Je ne vais aborder tous les détails comme mon client veut écrire un livre sur ces évènements, je vous dirai tout simplement ceci : comme c’est le Général Lansana Conté qui a été sauvé, donc, logiquement il connaissait mieux que quiconque celui qui l’a sauvé, non seulement, il était présent sur les lieux, il disposait aussi de tous les services de renseignements du pays qui lui remontent les informations en temps opportun. Donc, il connaissait mieux que n’importe qui, ce qui s’est réellement passé. Je sais qu’il a été très reconnaissant envers son sauveur, puisqu’après l’avoir gracié, il l’a fait venir au Palais pour lui demander en présence du Commandant Alpha Oumar Boffa Diallo (AOB) ce qu’il pouvait faire pour lui, Kébé a répondu qu’il voudrait envoyer son père à la Mecque. Tellement le général était étonné, il lui a accordé deux places au lieu d’une. Il lui a ensuite demandé qu’étant issu d’une famille riche que toute la Guinée connait, pourquoi son père n’est pas allé depuis. Kébé a répondu que c’est par principe, son père lui aurait dit un jour, que son souhait est que ce soit un de ses enfants qui l’envoie à la Mecque et c’est pourquoi, lui aussi a fait de cela la priorité de ses priorités.
Mieux, quelques jours après lesdits événements, lorsque les Services de renseignements ont informé le Général de la menace qui pesait sur mon client, après que certains de ses compagnons non satisfaits du rôle qu’il a joué ont exprimé leur volonté de régler son compte, il lui a demandé de venir rester à ses côtés au Camp Samory, ce qu’il a accepté après avoir discuté avec quelques éléments de son groupe dont je tais les noms pour le moment. Et c’est de là-bas par jalousie qu’il a été arrêté et conduit à la Maison centrale de Conakry comme d’ailleurs tous les autres meneurs des évènements.
A sa sortie de prison, ayant été informé que certains caciques du pouvoir cherchaient à lui nuire, il s’est réfugié au Sénégal pour demander l’asile, ce qui lui a été accordé.

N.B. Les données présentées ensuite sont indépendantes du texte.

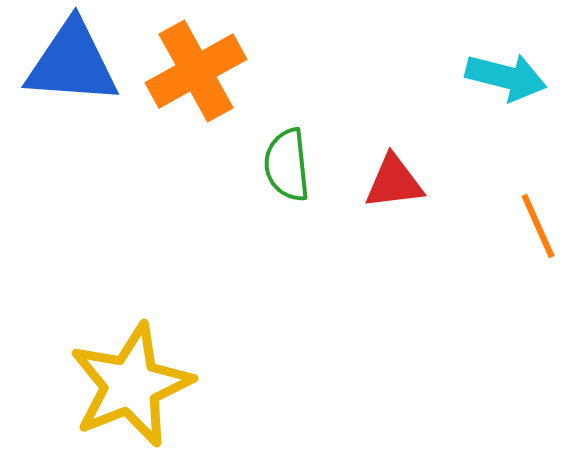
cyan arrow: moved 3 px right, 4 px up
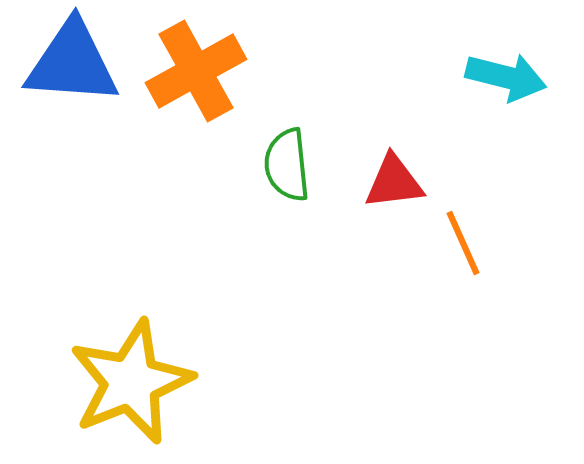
orange line: moved 75 px left, 17 px down
yellow star: moved 3 px up
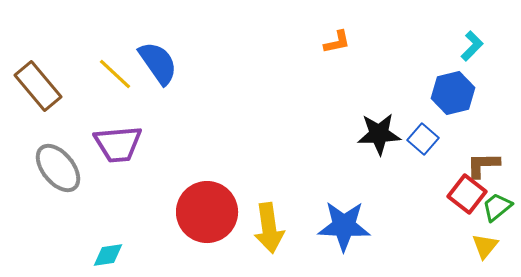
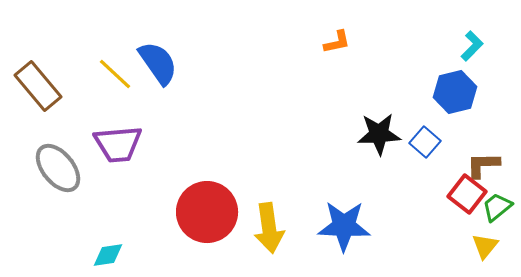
blue hexagon: moved 2 px right, 1 px up
blue square: moved 2 px right, 3 px down
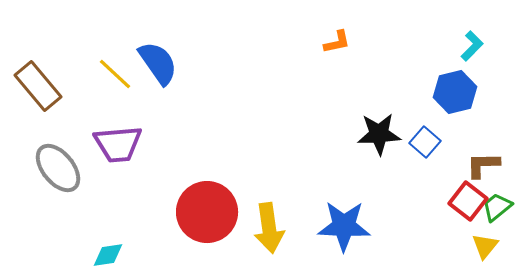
red square: moved 1 px right, 7 px down
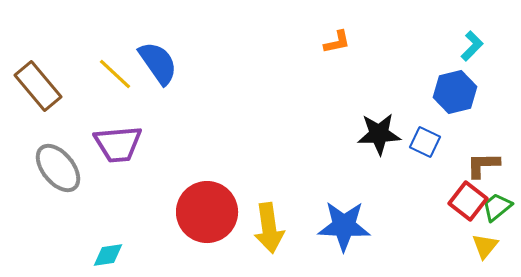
blue square: rotated 16 degrees counterclockwise
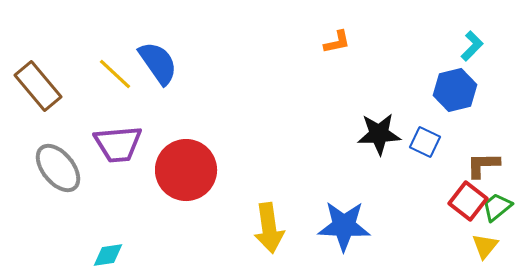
blue hexagon: moved 2 px up
red circle: moved 21 px left, 42 px up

Quelques années après, au cours d’un passage du Général Lansana Conté à Dakar, il lui aurait donné de l’argent pour aller s’installer aux USA comme Kébé le souhaitait à l’époque, mais au lieu des USA, ce dernier est allé vivre à côté de ses amis Gambiens dont un est présentement ancien président.

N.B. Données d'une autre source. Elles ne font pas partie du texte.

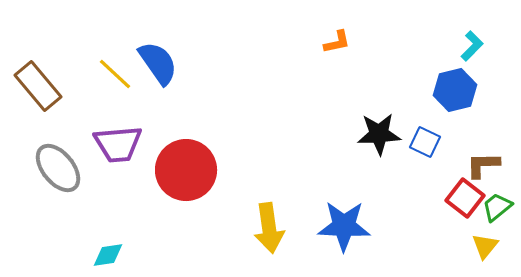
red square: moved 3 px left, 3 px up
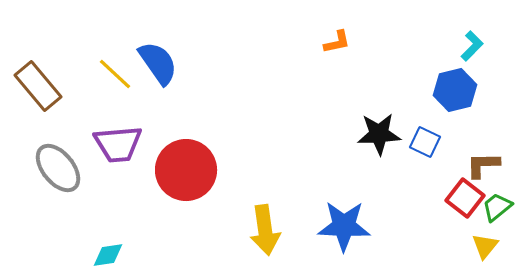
yellow arrow: moved 4 px left, 2 px down
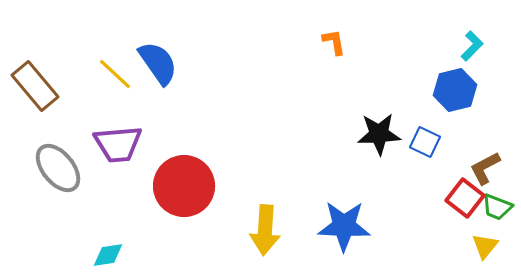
orange L-shape: moved 3 px left; rotated 88 degrees counterclockwise
brown rectangle: moved 3 px left
brown L-shape: moved 2 px right, 3 px down; rotated 27 degrees counterclockwise
red circle: moved 2 px left, 16 px down
green trapezoid: rotated 120 degrees counterclockwise
yellow arrow: rotated 12 degrees clockwise
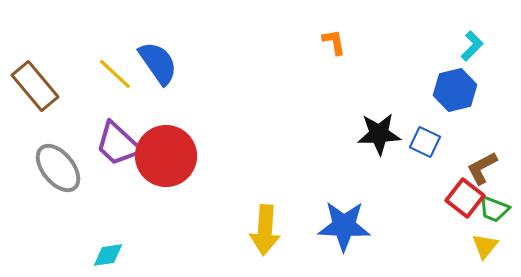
purple trapezoid: rotated 48 degrees clockwise
brown L-shape: moved 3 px left
red circle: moved 18 px left, 30 px up
green trapezoid: moved 3 px left, 2 px down
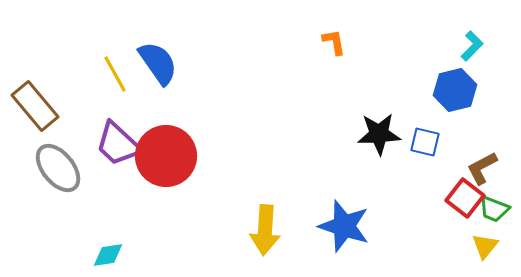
yellow line: rotated 18 degrees clockwise
brown rectangle: moved 20 px down
blue square: rotated 12 degrees counterclockwise
blue star: rotated 16 degrees clockwise
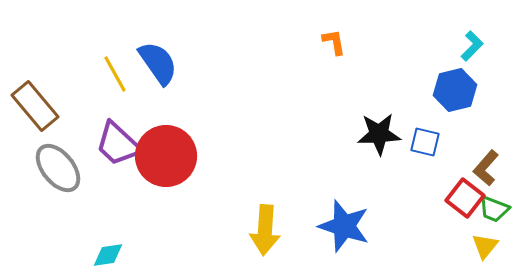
brown L-shape: moved 4 px right; rotated 21 degrees counterclockwise
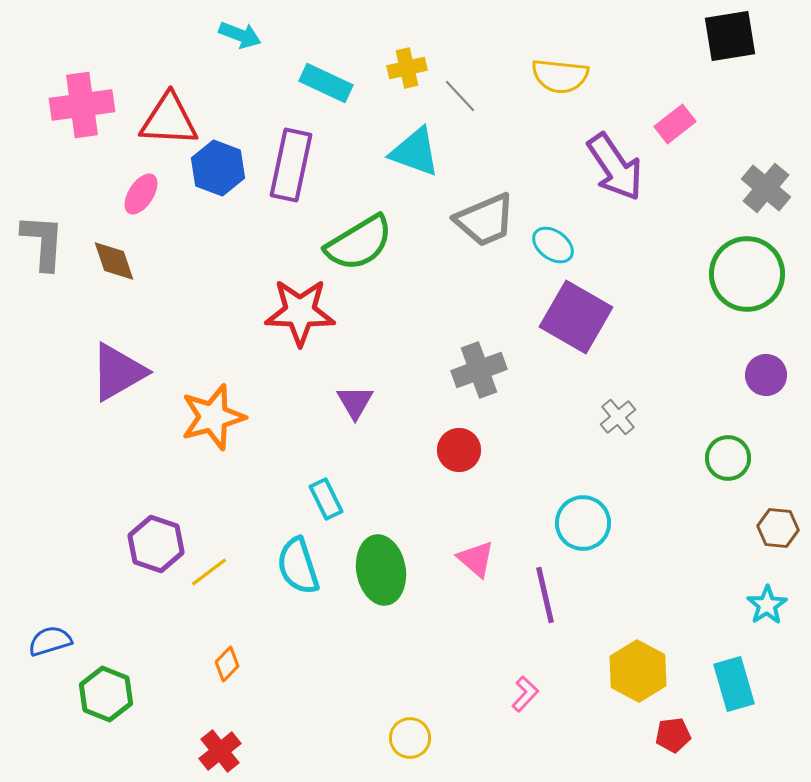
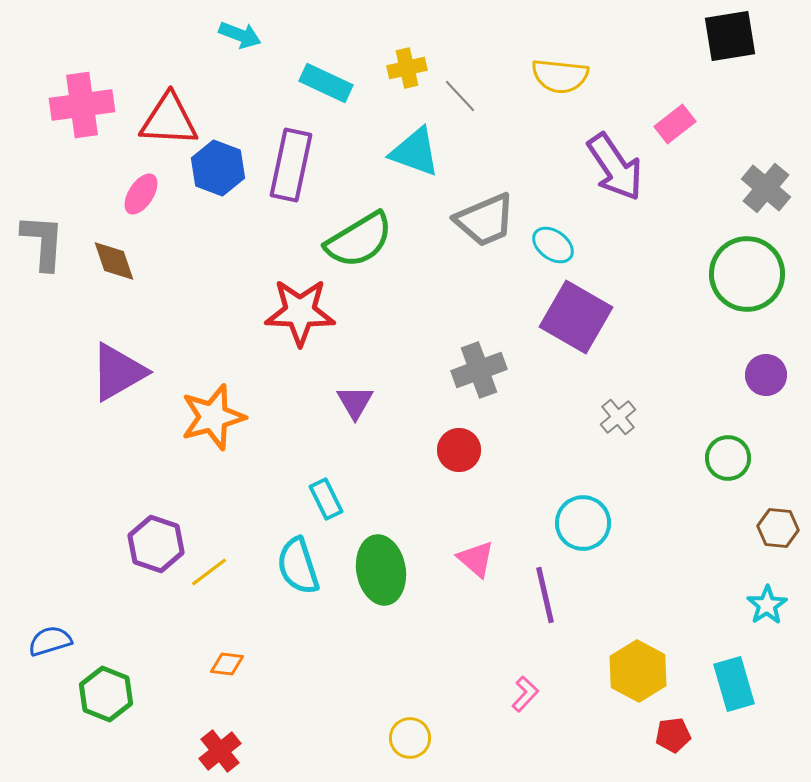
green semicircle at (359, 243): moved 3 px up
orange diamond at (227, 664): rotated 52 degrees clockwise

Si le président a fait tout ça pour mon client, c’est qu’il lui reconnaît ses bienfaits et c’était une façon de lui dire merci mon fils.
Une autre preuve de ce que je dis, c’est qu’après lesdits événements, tout le monde sait que mon client avait été traité de traître par les éléments de l’aile dure du mouvement et rejeté par la grande majorité de sa communauté. Et après sa reprise en 2011, il a continué à vivre l’enfer dans les rangs, à cause de la méconnaissance de son rôle dans les événements. Il a fallu l’arrivé du CNRD au pouvoir pour qu’il commence à mieux respirer.
Lorsque j’ai entendu le nommé Cécé lors du procès du 28 septembre dire qu’il est rejeté par sa communauté, j’ai pensé à Kébé et je l’ai appelé pour avoir de ses nouvelles. Lorsqu’il m’a raconté ce qu’il a enduré avec l’ancien commandement militaire, j’ai failli pleurer, mais connaissant la foi de l’homme, je me suis abstenu. Quand il m’a dit qu’il souhaiterait rencontrer certains hauts dignitaires de l’ancien régime pour leur dire je le cite : « L’homme propose et Dieu dispose », je lui ai dit de laisser tomber car Dieu a déjà jugé.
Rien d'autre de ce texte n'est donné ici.